Clouds appear to float so effortlessly in the sky that one would think that they are weightless. However, this is actually far from the case. A single cumulus cloud weighs 1.1 million pounds on average.To put this into perspective, that is equal to the weight of about 100 elephants or 2,500 donkeys!
Do All Clouds Have the Same Weight?
Different clouds have different densities. Therefore, different clouds have different weights. For instance, you can visibly differentiate between the thin wispy cirrus and the monstrous cumulonimbus thunderclouds. Big, dark cumulonimbus clouds carry about six times as much weight as the cumulus cloud on average.
A thin wispy cirrus cloud is 10 times lighter than a cumulus cloud. That comes to about 110 thousand grams of water or a twentieth of gram of water in each cubic meter.
How Do Clouds Stay Afloat?
These clouds contain rain, so there are millions of pounds of water floating over us at any given moment. The obvious question that follows should be how do clouds manage to stay afloat with all that weight?

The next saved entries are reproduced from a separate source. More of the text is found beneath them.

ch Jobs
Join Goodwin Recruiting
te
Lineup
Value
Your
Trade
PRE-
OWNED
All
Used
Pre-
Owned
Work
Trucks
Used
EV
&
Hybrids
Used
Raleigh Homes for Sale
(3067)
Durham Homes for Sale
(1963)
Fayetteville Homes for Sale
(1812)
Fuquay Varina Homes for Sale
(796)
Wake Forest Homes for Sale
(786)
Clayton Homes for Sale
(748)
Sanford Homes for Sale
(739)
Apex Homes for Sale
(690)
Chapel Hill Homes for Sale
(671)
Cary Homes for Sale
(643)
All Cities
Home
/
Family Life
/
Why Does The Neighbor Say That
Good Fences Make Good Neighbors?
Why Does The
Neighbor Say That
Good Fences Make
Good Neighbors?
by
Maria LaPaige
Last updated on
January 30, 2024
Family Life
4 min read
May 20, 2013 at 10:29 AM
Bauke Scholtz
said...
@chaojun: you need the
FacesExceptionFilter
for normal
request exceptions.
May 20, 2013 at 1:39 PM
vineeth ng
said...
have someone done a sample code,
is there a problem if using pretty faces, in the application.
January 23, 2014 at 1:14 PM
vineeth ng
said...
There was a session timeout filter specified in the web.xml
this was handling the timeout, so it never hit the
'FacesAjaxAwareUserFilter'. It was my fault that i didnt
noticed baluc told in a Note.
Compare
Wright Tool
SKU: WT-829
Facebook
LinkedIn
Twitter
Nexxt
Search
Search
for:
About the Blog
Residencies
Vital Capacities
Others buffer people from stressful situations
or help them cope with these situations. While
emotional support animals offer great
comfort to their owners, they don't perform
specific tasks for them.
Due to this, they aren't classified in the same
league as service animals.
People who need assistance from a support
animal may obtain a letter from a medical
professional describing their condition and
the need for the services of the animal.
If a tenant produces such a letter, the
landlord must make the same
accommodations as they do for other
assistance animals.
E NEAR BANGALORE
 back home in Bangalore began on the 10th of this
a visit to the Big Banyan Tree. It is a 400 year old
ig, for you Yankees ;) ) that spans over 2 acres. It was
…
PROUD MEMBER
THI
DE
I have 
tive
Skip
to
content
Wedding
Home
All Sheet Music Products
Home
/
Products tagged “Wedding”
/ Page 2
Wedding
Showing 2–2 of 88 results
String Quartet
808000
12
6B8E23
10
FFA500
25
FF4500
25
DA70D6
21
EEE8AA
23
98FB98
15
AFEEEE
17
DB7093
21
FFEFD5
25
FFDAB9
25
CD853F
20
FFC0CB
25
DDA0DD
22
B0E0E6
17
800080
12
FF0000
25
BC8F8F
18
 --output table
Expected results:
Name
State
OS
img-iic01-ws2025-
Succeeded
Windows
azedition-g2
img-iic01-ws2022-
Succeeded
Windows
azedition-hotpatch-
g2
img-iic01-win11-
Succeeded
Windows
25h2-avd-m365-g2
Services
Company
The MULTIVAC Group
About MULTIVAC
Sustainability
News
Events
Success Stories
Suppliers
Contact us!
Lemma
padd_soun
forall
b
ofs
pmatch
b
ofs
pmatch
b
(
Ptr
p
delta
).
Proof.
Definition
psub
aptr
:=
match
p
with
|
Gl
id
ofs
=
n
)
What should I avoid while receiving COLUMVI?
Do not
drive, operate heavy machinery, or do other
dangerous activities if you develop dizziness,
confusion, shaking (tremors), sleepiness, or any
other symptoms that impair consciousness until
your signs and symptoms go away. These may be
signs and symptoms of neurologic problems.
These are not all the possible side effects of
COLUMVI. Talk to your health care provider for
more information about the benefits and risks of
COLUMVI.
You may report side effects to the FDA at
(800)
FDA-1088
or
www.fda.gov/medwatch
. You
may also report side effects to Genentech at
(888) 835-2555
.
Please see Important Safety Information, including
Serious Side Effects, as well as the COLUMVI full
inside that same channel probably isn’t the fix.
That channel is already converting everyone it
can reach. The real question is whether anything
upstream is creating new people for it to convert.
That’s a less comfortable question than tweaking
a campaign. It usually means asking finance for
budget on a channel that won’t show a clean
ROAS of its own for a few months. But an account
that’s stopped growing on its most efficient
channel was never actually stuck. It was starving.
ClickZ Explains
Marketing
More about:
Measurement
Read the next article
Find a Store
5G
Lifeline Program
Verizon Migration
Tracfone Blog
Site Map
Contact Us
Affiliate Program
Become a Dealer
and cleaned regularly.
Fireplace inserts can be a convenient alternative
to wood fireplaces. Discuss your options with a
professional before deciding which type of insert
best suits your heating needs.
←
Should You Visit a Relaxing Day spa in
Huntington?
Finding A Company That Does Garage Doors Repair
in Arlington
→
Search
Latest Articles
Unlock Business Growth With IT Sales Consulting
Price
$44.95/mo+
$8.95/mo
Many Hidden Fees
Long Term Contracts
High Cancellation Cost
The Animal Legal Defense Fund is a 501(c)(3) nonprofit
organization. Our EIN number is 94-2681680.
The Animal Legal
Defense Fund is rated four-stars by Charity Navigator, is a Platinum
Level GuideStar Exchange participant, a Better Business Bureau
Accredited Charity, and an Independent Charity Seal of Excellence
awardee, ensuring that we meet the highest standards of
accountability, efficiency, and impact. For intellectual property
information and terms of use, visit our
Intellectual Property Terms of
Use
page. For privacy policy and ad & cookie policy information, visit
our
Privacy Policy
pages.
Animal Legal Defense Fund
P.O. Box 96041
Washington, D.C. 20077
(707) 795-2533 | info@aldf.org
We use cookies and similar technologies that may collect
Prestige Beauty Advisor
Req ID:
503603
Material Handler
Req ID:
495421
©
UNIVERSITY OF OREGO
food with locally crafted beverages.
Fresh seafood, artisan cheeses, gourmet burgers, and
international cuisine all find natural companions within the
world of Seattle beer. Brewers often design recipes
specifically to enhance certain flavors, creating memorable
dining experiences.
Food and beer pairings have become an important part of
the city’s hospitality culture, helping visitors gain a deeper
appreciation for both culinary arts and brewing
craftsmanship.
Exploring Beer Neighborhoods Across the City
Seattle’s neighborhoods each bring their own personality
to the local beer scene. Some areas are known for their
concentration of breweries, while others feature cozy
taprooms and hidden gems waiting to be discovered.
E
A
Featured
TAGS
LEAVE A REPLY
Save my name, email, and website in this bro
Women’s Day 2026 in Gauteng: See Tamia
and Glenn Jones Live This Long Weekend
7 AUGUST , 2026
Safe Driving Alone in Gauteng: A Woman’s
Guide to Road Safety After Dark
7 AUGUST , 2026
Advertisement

The large weight is sustained because it is spread out into millions of droplets over a large space. Each of these droplets is so small that many of them will need to come together to make a single raindrop. Each of the droplets actually weighs about two microns across, meaning it is thinner than human hair, which is about 50-70 microns.
How Is the Weight of a Cloud Calculated?
Of course, we cannot grab a cloud from the sky and set it upon a scale. However, using a mathematic formula, we can make a pretty good estimate about the weight of a cloud. If a cloud spreads about one billion cubic meters in volume and has a density of a half a gram per cubic meter, it means that the cloud could contain about 1.1 million pounds of water in it. That is its weight.
The Clouds of Other Planets
Earth is not the only planet with clouds in the solar system. Interestingly, while the clouds over our planet earth are made of molecules of water, clouds over the Venus planet are made of sulfur dioxide and those over Mars are made of ice or solid water. Solid water clouds would certainly be heavier than those made of gas or water molecules.
The clouds of Jupiter and Saturn are made of layers of ammonia, ammonium hydrosulfide and underneath them, water. These would definitely be heavier than the clouds above earth, Venus and Mars planets.
Uranus and Neptune have clouds made of methane gas. These clouds are lighter than those over Venus - Venus is actually said to have the heaviest clouds in the solar system.